Born in 1948 in Manchester, England, Jonathan Finlay received his undergraduate and medical school education at the University of Birmingham, graduating in 1973. He undertook residency training in Pediatrics in Birmingham, ending with training in Pediatric Oncology at the Christie Hospital and Holt Radium Institute, Manchester, before moving to the United States in 1976. He undertook Fellowship training, first in Pediatric Immunology (1976-78) and then in Pediatric Hematology and Oncology (1978-80) at the University of Wisconsin-Madison.

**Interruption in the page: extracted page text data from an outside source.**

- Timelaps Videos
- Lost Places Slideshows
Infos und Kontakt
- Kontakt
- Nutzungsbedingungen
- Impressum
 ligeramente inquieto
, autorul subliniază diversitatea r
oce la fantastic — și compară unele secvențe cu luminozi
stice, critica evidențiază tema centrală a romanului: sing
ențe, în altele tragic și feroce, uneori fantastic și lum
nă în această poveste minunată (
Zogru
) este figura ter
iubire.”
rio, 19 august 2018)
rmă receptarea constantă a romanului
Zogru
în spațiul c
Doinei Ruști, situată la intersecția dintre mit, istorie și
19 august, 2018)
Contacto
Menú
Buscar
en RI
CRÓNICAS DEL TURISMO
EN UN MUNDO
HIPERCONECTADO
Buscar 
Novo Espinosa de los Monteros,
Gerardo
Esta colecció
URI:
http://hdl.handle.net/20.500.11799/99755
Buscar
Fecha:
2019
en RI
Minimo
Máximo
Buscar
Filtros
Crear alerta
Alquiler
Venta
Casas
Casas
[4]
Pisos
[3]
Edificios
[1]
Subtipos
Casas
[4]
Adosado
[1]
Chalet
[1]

During his first faculty position (Assistant Professor of Pediatrics) at Stanford University (1980-82), Dr. Finlay initiated a long-standing interest in and commitment to the problems of children with brain tumors. Upon return to Madison, Wisconsin in 1982, Dr. Finlay established the Mid-West Pediatric Brain Tumor Center, striving to coordinate the care of children with brain tumors across the region of Wisconsin, Northern Illinois and Eastern Iowa.
…In 1985, Dr. Finlay was appointed as Chairman of the Brain Tumor Strategy Group of the nation-wide Children's Cancer Group (CCG). Representing over half of all pediatric cancer centers in the United States, he oversaw the development of national treatment programs to improve the outcome for children with brain tumors. He held this position until 1992, and continues as a member of the Steering Committee for the COG Brain Tumor Strategy Group.

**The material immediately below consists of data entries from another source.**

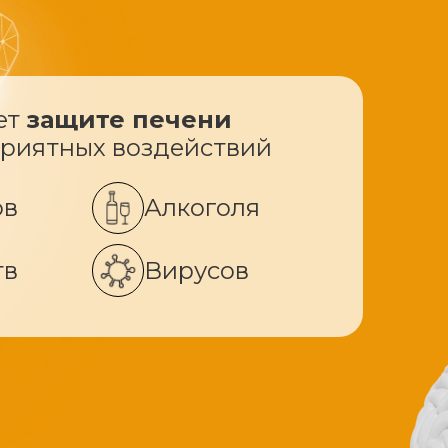
ет
защите печени
приятных воздействий
ов
Алкоголя
тв
Вирусов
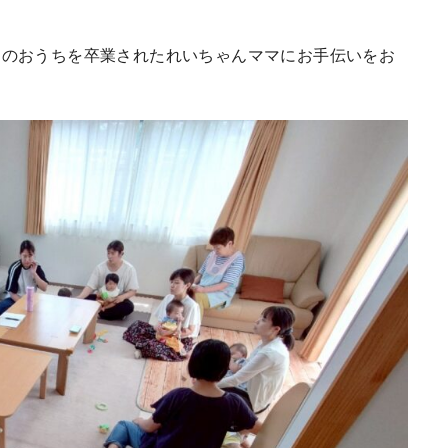
ろのおうちを卒業されたれいちゃんママにお手伝いをお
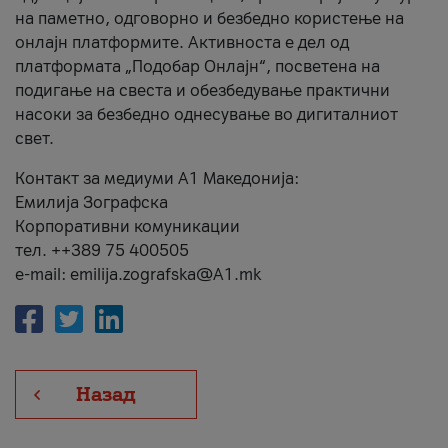
на паметно, одговорно и безбедно користење на
онлајн платформите. Активноста е дел од
платформата „Подобар Онлајн“, посветена на
подигање на свеста и обезбедување практични
насоки за безбедно однесување во дигиталниот
свет.
Контакт за медиуми А1 Македонија:
Емилија Зографска
Корпоративни комуникации
тел. ++389 75 400505
e-mail: emilija.zografska@A1.mk
Назад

Dr. Finlay moved to the Children's Hospital of Philadelphia in 1987, as a Senior Physician and Associate Professor of Pediatrics of the University of Pennsylvania, continuing to develop and conduct innovative therapeutic programs for children with brain tumors, focusing on the use of myeloablative chemotherapy followed by autologous hematopoietic progenitor cell "rescue".
In 1989, Dr. Finlay moved to New York as Vice Chairman of the Department of Pediatrics at Memorial Sloan-Kettering Cancer Center (MSKCC) and Associate Professor of Pediatrics at Cornell University Medical College. During that time, he initiated innovative treatment programs for the youngest children with malignant brain tumors (The "Head Start" protocols). Additionally, he established a multi-center, multi-national consortium, the International CNS Germ Cell Tumor Study Group, which has since conducted three serial clinical trials on these rare tumors.

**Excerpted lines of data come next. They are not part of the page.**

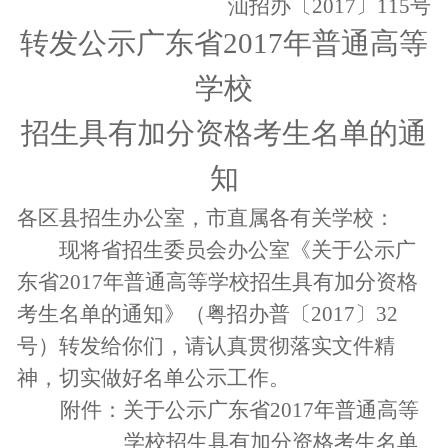
汕招办〔
2017
〕
115
号
转发公示广东省
2017
年普通高等
学校
招生具有加分资格考生名单的通
知
各区县招生办公室，市直属各有关学校：
现将省招生委员会办公室《关于公示广
东省
2017
年普通高等学校招生具有加分资格
考生名单的通知》（粤招办普〔
2017
〕
32
号）转发给你们，请认真贯彻落实文件精
神，切实做好名单公示工作。
附件：
关于公示广东省
2017
年普通高等
学校招生具有加分资格考生名单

In October 1997, Dr. Finlay relocated to New York University Medical Center, where he became the Director of the Division of Pediatric Oncology and of the Hassenfeld Center for Cancer and Blood Diseases of Childhood, and a tenured Professor of Pediatrics at New York University. In 2002, Dr. Finlay was awarded the Julie and Edward J. Minskoff Chaired Professorship in Pediatrics (Neuro-oncology) at New York University. During his six years at New York University, the innovative treatment programs developed at MSKCC continued and expanded under his direction.
In October of 2003, Dr. Finlay moved to California as the Director of the Neural Tumors Program at Childrens Hospital Los Angeles and Professor of Pediatrics, Neurology and Neurosurgery at the Keck School of Medicine, University of Southern California. This Program is one of the largest brain tumor programs for children in North America, and is additionally one of the leading centers for the chemotherapeutic management of childhood brain tumors, with the continuing development of innovative programs, for example, (1) to avoid the use of radiation therapy for children less than six years of age newly diagnosed with malignant brain tumors, (2) to treat the rare family of brain tumors, known as germ cell tumors, in an international study (involving Argentina, Australia, the United Kingdom, Canada and the U.S.) with chemotherapy alone, and (3) to treat otherwise incurable brain tumors that have recurred following initial treatments, with myeloablative chemotherapy and autologous hematopoietic progenitor cell rescue.
Dr. Finlay is internationally recognized as a leading authority in the management of children with brain tumors.